Check whether an app is running
python scripts/applescript_app.py --action is-running --app "微信"
Get the current frontmost app
python scripts/applescript_app.py --action frontmost-app
python scripts/applescript_app.py --action frontmost-app --json-pretty
8. AppleScript window inspection
Use AppleScript window inspection when you need app-level UI state without relying on OCR.
Good fits:
- read the front window title
- count windows for a process
- list window titles for a process
Read the front window title
python scripts/applescript_window.py --action title --app "微信"
Count windows
python scripts/applescript_window.py --action count --app "微信"
List window titles
python scripts/applescript_window.py --action list --app "微信"
python scripts/applescript_window.py --action title --app "微信" --json-pretty
9. When to use AppleScript vs desktop vision
Prefer AppleScript for:
- opening or activating apps
- reading window titles
- checking the frontmost app
- simple app and process state queries
Do not add AppleScript UI scripting here for button clicks or deep accessibility-tree automation.
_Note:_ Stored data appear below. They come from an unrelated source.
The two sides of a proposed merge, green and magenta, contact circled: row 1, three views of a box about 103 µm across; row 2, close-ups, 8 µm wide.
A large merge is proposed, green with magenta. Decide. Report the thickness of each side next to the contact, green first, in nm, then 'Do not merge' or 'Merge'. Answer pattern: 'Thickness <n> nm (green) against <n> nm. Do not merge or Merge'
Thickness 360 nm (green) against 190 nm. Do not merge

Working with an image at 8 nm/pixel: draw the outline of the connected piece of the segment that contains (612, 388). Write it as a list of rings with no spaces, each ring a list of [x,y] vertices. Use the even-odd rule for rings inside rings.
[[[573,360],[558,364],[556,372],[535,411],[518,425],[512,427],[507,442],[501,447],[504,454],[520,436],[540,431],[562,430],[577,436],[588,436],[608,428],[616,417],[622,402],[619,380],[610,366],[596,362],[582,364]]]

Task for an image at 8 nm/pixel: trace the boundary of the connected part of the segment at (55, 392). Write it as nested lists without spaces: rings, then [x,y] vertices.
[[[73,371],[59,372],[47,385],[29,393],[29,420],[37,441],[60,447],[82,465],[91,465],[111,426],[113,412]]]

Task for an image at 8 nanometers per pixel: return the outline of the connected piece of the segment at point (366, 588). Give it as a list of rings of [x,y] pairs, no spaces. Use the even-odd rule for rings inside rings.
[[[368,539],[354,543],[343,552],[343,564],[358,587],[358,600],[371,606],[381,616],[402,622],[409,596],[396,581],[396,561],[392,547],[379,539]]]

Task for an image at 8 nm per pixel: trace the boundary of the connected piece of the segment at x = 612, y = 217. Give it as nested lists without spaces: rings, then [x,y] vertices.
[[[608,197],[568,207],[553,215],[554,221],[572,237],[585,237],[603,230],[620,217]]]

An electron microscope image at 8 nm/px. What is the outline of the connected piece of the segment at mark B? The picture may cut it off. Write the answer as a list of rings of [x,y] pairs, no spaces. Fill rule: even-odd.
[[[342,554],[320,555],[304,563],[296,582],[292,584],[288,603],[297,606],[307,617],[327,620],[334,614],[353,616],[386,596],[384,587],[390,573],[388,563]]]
That path is intentionally excluded from this skill.
Prefer screenshot + OCR/OpenCV + pyautogui for:
- buttons or labels that only exist visually
- apps with weak or unstable accessibility hierarchies
- targets inside custom-drawn UIs such as chat rows, images, or canvas content
- direct manipulation such as clicking, dragging, and typing into app surfaces
When the same text may appear in multiple places, do not search the full screen by default.
Constrain OCR to the intended region first, then click using the returned full-screen logical coordinates.
A practical sequence is often:
- AppleScript activates the app
- AppleScript reads window or process state
- screenshot-based vision finds the target
- mouse or keyboard automation performs the action
- AppleScript or a fresh screenshot verifies the result
10. Recommended flow
python scripts/applescript_app.py --action activate --app "微信"
python scripts/applescript_window.py --action title --app "微信"
python scripts/init_coordinate_mapping.py
python scripts/capture_screen.py
python scripts/locate_text_ocr.py --text "确定"
python scripts/mouse.py --action click --x 500 --y 300
python scripts/keyboard.py --action press --key enter
Notes
- Version 1 assumes a Retina display and single primary screen.
- Treat logical screenshots as the default working surface for this skill.
- Treat recognition output coordinates as logical unless a script explicitly says otherwise.
- Treat mouse and keyboard targeting as logical by default.
- Treat crop rectangles as logical by default, and prefer cropping from a logical screenshot.
- If another skill mixes logical screenshots with raw Retina or pixel screenshots, use calibration conversion deliberately. Do not assume logical bounds match raw pixel bounds 1:1.
- Keep this skill focused on generic desktop primitives. App-specific UI semantics, business rules, and event pipelines should stay in the higher-level app skill.
- All click, drag, move, and typing actions use Python /
pyautogui.
- AppleScript support in this skill is limited to app control and window inspection.
- For safety, keep
pyautogui.FAILSAFE = True; moving the mouse to the top-left corner aborts automation.